WORK TO BE COMPLETED:
Echo the items from the line containing "Which series has" through the line containing "2015 counts", both lines included, reproducing each one word for word.

TASK INPUTS:
########################################
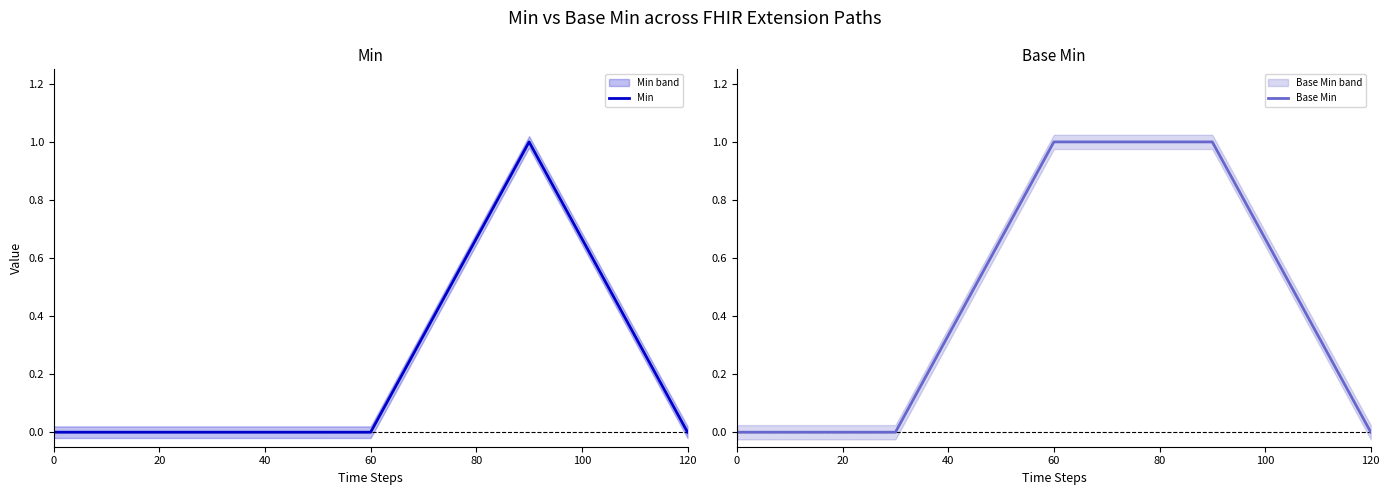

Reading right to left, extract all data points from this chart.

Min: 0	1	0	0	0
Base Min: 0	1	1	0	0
########################################
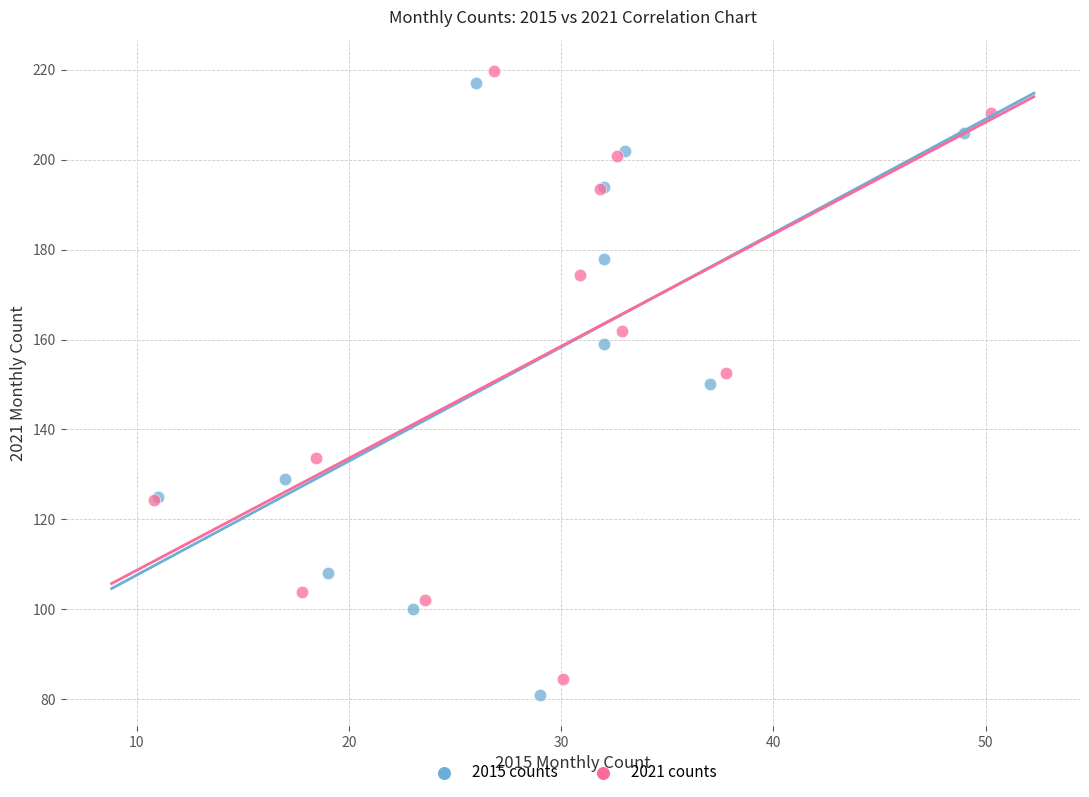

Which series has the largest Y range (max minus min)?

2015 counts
########################################
RESULT FOR THIS TASK:
Which series has the largest Y range (max minus min)?

2015 counts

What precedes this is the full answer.